Textos-fonte de documentos formatados
○ ○ ○ ○
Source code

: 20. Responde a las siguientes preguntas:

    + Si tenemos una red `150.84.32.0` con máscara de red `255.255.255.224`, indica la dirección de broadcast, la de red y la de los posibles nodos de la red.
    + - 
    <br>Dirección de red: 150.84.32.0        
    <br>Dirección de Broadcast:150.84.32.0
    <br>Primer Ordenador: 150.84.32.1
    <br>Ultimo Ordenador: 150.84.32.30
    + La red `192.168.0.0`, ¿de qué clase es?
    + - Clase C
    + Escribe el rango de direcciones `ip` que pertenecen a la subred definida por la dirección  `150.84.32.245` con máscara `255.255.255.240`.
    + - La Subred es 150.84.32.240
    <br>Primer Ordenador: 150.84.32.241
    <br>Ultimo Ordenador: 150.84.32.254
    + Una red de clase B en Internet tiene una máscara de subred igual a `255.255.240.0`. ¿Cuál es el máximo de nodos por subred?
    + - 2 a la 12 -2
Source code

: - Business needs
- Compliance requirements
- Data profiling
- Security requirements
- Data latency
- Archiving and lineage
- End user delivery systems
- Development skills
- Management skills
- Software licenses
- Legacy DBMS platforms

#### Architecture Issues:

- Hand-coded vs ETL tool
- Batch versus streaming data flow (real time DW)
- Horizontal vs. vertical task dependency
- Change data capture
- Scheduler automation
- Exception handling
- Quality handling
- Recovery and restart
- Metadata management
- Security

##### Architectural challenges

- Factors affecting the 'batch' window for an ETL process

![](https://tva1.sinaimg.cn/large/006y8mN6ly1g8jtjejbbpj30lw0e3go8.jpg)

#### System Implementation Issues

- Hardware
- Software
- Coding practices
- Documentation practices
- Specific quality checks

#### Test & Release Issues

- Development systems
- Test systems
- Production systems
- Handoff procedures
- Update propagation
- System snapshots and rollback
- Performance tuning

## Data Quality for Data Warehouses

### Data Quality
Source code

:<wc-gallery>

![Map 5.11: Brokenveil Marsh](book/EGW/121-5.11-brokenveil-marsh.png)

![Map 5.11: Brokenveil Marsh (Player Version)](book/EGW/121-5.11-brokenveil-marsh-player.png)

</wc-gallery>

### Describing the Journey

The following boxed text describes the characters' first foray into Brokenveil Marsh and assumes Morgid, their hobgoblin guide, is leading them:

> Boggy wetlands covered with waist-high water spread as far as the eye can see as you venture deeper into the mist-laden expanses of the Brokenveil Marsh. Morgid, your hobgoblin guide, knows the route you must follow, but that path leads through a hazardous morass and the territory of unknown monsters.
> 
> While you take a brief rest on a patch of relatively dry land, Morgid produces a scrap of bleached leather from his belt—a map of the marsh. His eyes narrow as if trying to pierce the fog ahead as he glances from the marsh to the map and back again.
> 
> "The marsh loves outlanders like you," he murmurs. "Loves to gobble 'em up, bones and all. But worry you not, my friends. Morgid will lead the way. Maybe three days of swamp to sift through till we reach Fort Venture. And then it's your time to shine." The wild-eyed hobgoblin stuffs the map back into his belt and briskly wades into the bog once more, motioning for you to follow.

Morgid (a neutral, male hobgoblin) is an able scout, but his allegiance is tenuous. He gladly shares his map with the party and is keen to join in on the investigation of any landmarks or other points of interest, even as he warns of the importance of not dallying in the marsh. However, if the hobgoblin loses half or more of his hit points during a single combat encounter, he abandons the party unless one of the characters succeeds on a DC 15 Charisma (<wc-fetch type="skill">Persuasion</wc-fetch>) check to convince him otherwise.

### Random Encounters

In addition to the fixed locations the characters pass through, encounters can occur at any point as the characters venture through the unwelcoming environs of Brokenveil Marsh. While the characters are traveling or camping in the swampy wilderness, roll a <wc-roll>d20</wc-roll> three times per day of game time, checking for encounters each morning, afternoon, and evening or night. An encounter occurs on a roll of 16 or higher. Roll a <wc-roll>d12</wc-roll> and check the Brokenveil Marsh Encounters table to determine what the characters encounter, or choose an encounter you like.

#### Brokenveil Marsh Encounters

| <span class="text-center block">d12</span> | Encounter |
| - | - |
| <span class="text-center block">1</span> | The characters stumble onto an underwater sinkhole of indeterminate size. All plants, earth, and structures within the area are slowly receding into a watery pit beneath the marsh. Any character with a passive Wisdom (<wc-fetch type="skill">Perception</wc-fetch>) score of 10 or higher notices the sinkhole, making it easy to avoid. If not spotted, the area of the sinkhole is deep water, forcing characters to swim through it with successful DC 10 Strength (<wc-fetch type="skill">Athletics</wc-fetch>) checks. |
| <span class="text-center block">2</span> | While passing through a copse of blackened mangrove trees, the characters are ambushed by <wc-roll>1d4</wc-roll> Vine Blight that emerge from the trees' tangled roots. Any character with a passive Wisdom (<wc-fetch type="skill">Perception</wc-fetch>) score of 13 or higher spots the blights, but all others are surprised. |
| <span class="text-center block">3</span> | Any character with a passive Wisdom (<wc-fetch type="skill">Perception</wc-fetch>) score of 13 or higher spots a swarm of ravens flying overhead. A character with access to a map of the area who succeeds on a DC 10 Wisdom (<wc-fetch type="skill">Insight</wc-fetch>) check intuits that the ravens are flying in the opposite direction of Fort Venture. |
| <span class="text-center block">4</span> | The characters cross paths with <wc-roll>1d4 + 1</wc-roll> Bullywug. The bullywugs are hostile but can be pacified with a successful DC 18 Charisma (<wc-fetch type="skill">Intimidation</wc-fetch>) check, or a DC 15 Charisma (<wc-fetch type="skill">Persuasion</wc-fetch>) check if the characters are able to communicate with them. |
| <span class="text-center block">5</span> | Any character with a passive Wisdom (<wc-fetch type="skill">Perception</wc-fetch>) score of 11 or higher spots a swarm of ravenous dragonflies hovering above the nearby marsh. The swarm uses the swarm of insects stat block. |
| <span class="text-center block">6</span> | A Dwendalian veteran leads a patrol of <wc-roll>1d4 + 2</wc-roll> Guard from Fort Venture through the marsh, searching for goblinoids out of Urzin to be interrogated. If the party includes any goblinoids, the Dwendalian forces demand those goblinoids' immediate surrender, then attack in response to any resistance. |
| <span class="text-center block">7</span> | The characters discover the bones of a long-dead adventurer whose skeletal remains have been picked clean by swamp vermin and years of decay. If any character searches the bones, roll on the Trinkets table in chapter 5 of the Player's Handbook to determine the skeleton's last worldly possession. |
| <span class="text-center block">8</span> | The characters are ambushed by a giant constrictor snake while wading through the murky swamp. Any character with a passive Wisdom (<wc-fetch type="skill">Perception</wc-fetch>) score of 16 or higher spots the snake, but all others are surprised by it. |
○ ○ ○ ○
__Sua tarefa__
Conte as linhas dos registros que contêm a palavra "time", levando em conta a diferença entre maiúsculas e minúsculas. Dê somente o número.

__Resposta do problema__
3